Toen de morgensterren te zamen vrolijk zongen, en al de kinderen Gods juichten.
8 “Quien fijó los límites del mar cuando nació?
Of wie heeft de zee met deuren toegesloten, toen zij uitbrak, en uit de baarmoeder voortkwam?
9 ¿Quién la vistió de nubes y la envolvió en un manto de profunda oscuridad?
Toen Ik de wolk tot haar kleding stelde, en de donkerheid tot haar windeldoek;
10 Yo establecí sus límites, marcando sus fronteras.
Toen Ik voor haar met Mijn besluit de aarde doorbrak, en zette grendel en deuren;
11 Le dije: ‘Puedes venir aquí, pero no más lejos. Aquí es donde se detienen tus orgullosas olas’.
En zeide: Tot hiertoe zult gij komen, en niet verder, en hier zal hij zich stellen tegen den hoogmoed uwer golven.
12 “Durante tu vida, ¿has ordenado alguna vez que comience la mañana?
Hebt gij van uw dagen den morgenstond geboden? Hebt gij den dageraad zijn plaats gewezen;
13 ¿Has dicho alguna vez a la aurora dónde debe aparecer para que se apodere de los rincones de la tierra y sacuda a los malvados?

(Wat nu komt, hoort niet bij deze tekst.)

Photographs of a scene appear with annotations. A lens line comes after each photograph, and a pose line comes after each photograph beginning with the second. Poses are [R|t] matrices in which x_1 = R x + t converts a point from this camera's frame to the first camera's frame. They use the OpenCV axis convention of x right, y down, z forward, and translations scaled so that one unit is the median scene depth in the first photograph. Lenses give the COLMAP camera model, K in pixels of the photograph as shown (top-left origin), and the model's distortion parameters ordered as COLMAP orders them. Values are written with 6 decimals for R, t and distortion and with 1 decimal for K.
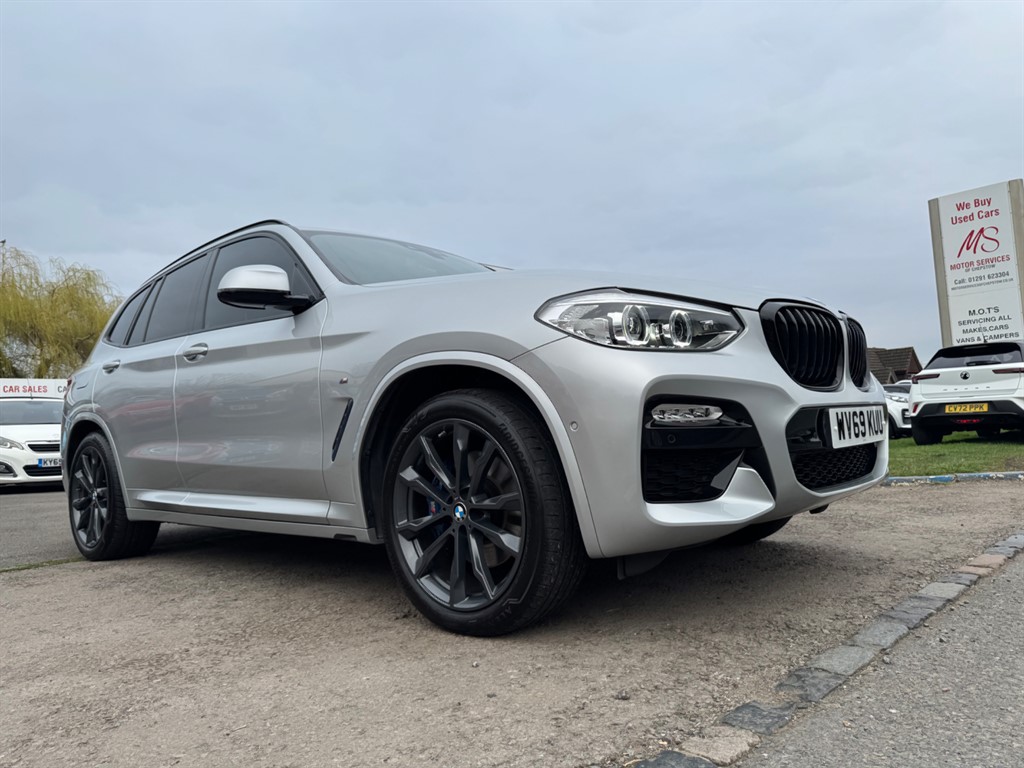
lens RADIAL K [[731.3, 0, 508.4], [0, 731.3, 392.5], [0, 0, 1]] dist [0.031196, -0.051212]
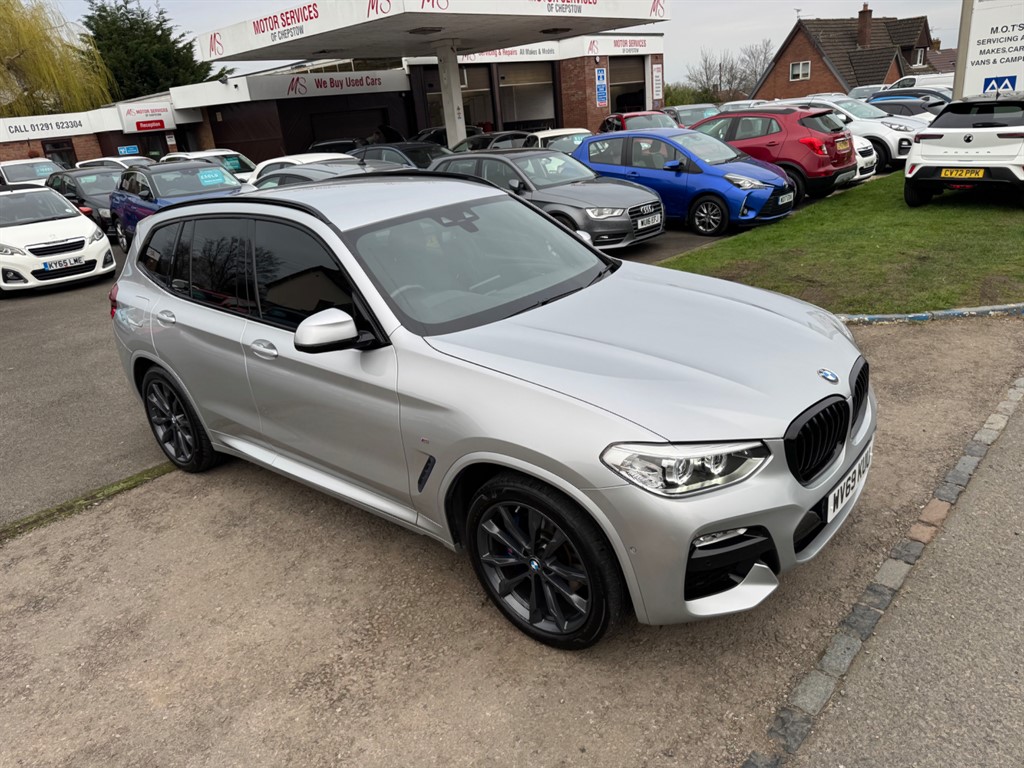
lens RADIAL K [[729.6, 0, 507.0], [0, 729.6, 394.0], [0, 0, 1]] dist [0.006734, -0.006950]
pose [[0.998785, -0.046808, 0.015412, -0.048334], [0.036149, 0.908464, 0.416397, -0.257655], [-0.033492, -0.415334, 0.909052, -0.019795]]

Opdat hij de einden der aarde vatten zou; en de goddelozen uit haar uitgeschud zouden worden?
14 La tierra se cambia como la arcilla bajo un sello; sus rasgos destacan como una prenda arrugada.
Dat zij veranderd zou worden gelijk zegelleem, en zij gesteld worden als een kleed?
15 La ‘luz’ de los malvados les es quitada; sus actos de violencia son detenidos.
En dat van de goddelozen hun licht geweerd worde, en de hoge arm worde gebroken?
16 “¿Has entrado en las fuentes del mar? ¿Has explorado sus profundidades ocultas?
Zijt gij gekomen tot aan de oorsprongen der zee, en hebt gij in het onderste des afgronds gewandeld?
17 ¿Te han mostrado dónde están las puertas de la muerte? ¿Has visto las puertas de las tinieblas?
Zijn u de poorten des doods ontdekt, en hebt gij gezien de poorten van de schaduw des doods?
18 ¿Sabes hasta dónde se extiende la tierra? ¡Dime si sabes todo esto!
Zijt gij met uw verstand gekomen tot aan de breedte der aarde? Geef het te kennen, indien gij dit alles weet.
19 ¿En qué dirección vive la luz? ¿Dónde habitan las tinieblas?
Waar is de weg, daar het licht woont? En de duisternis, waar is haar plaats?
20 ¿Puedes llevarlas a casa? ¿Conoces el camino hacia donde viven?
Dat gij dat brengen zoudt tot zijn pale, en dat gij merken zoudt de paden zijns huizes?
21 ¡Claro que lo sabes, porque ya habías nacido entonces! ¡Has vivido tanto tiempo!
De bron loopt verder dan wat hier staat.